So far it seems that distance learning will continue to be a reality for many students, but there are some ways to help offset Zoom fatigue. Here are some of our suggestions:

Implement a virtual recess – Building in breaks where students get up, take their eyes off the screen, move around, listen to music, stretch or do a few yoga poses helps the mind and body reset and inspires creativity.

Promote project based learning – Projects are great as you can start as a group, then split off into individual work offline, then come together to reflect. 

At WURRLYedu we encourage recording and reflecting, which fits perfectly into almost any project based learning. Allowing for students to go off Zoom and record themselves practicing a speech, singing a song, or creating a music video on a particular topic or the like, can inspire students and give them a much needed break from watching the computer screen!

The importance of the recording is obvious – it provides greater self-awareness, better management of performance anxiety, and proof of progress. 

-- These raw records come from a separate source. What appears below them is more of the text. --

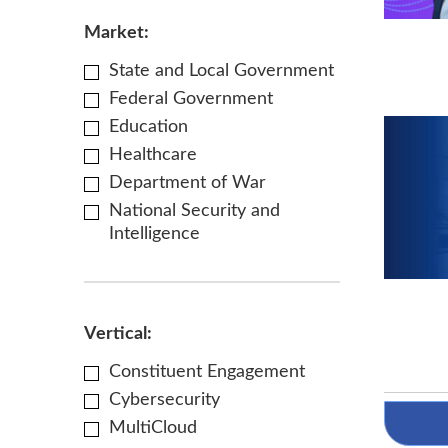
Market:
State and Local Government
Federal Government
Education
Healthcare
Department of War
National Security and
Intelligence
Vertical:
Constituent Engagement
Cybersecurity
MultiCloud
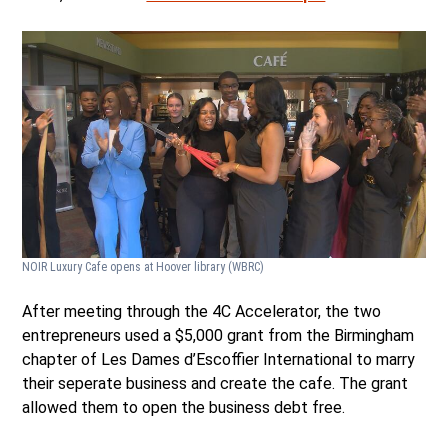
NOIR Luxury Cafe opens at Hoover library
(WBRC)
After meeting through the 4C Accelerator, the two
entrepreneurs used a $5,000 grant from the Birmingham
chapter of Les Dames d’Escoffier International to marry
their seperate business and create the cafe. The grant
allowed them to open the business debt free.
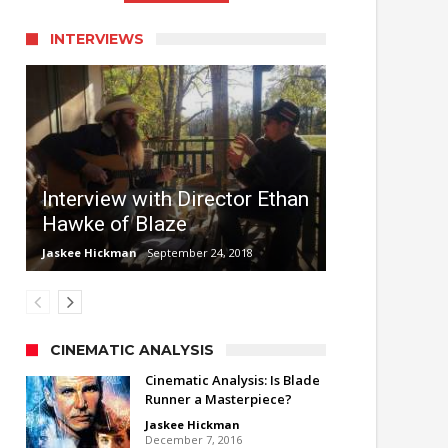
INTERVIEWS
Interview with Director Ethan
Hawke of Blaze
Jaskee Hickman
September 24, 2018
CINEMATIC ANALYSIS
Cinematic Analysis: Is Blade
Runner a Masterpiece?
Jaskee Hickman
December 7, 2016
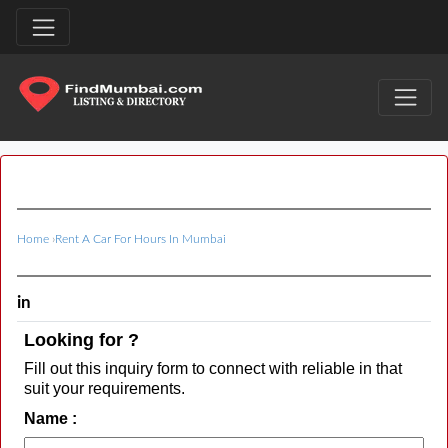
Home
›
Rent A Car For Hours In Mumbai
in
Looking for ?
Fill out this inquiry form to connect with reliable in that
suit your requirements.
Name :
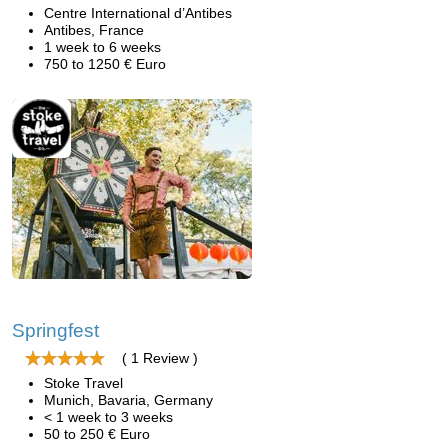
Centre International d’Antibes
Antibes, France
1 week to 6 weeks
750 to 1250 € Euro
Springfest
( 1 Review )
Stoke Travel
Munich, Bavaria, Germany
< 1 week to 3 weeks
50 to 250 € Euro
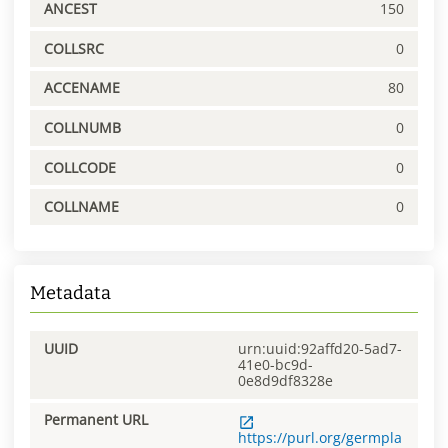
ANCEST
150
COLLSRC
0
ACCENAME
80
COLLNUMB
0
COLLCODE
0
COLLNAME
0
Metadata
UUID
urn:uuid:92affd20-5ad7-
41e0-bc9d-
0e8d9df8328e
Permanent URL
https://purl.org/germpla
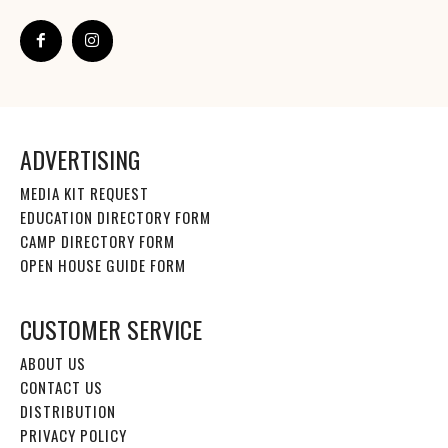
ADVERTISING
MEDIA KIT REQUEST
EDUCATION DIRECTORY FORM
CAMP DIRECTORY FORM
OPEN HOUSE GUIDE FORM
CUSTOMER SERVICE
ABOUT US
CONTACT US
DISTRIBUTION
PRIVACY POLICY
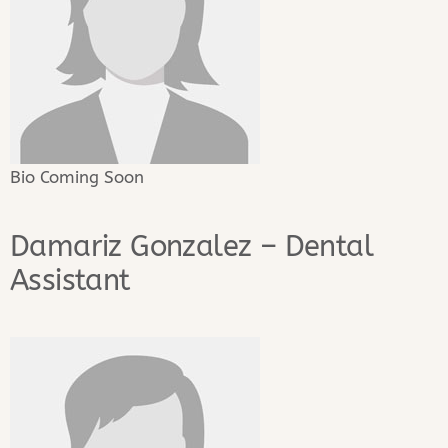
Bio Coming Soon
Damariz Gonzalez – Dental
Assistant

The reflection is equally important as it closes the feedback loop. If students don’t ever see the teacher or student feedback, it devalues the work itself. And don’t forget the power of FOMO (fear of missing out)! Kids won’t want to miss out if they see their classmates turning in fun and engaging videos.

Create opportunities for students to socialize in smaller groups – Smaller groups makes it easier for kids to stay engaged – whether that be for an actual class, lunch with their friends, a virtual scavenger hunt, or a dance party, finding opportunities for them to connect and reinforce relationships is necessary as they can’t do it in person right now.

Mix music into the day – Music and the Arts are an important part of your child’s education (that they are missing right now) and can also play a fun role while kids are stuck at home. Whether they simply listen to music to relax, create a personal playlist, practice an instrument, sing karaoke, or use music to inspire creative writing, musical activity involves nearly every region of the brain. Encourage them to share music with their friends – it will only deepen their connection and spark conversations. There are many online music education resources available including free video tutorials from WURRLYedu that will inspire kids to sing, play, practice along to, and record their favorite songs.

And remember to add in some offline activities into the day. Go for a walk or a bike ride, get some ice cream, cook dinner together, and let kids vent about Zoom fatigue. Sometimes just talking about how tired and overwhelming it can be, can all make a huge difference.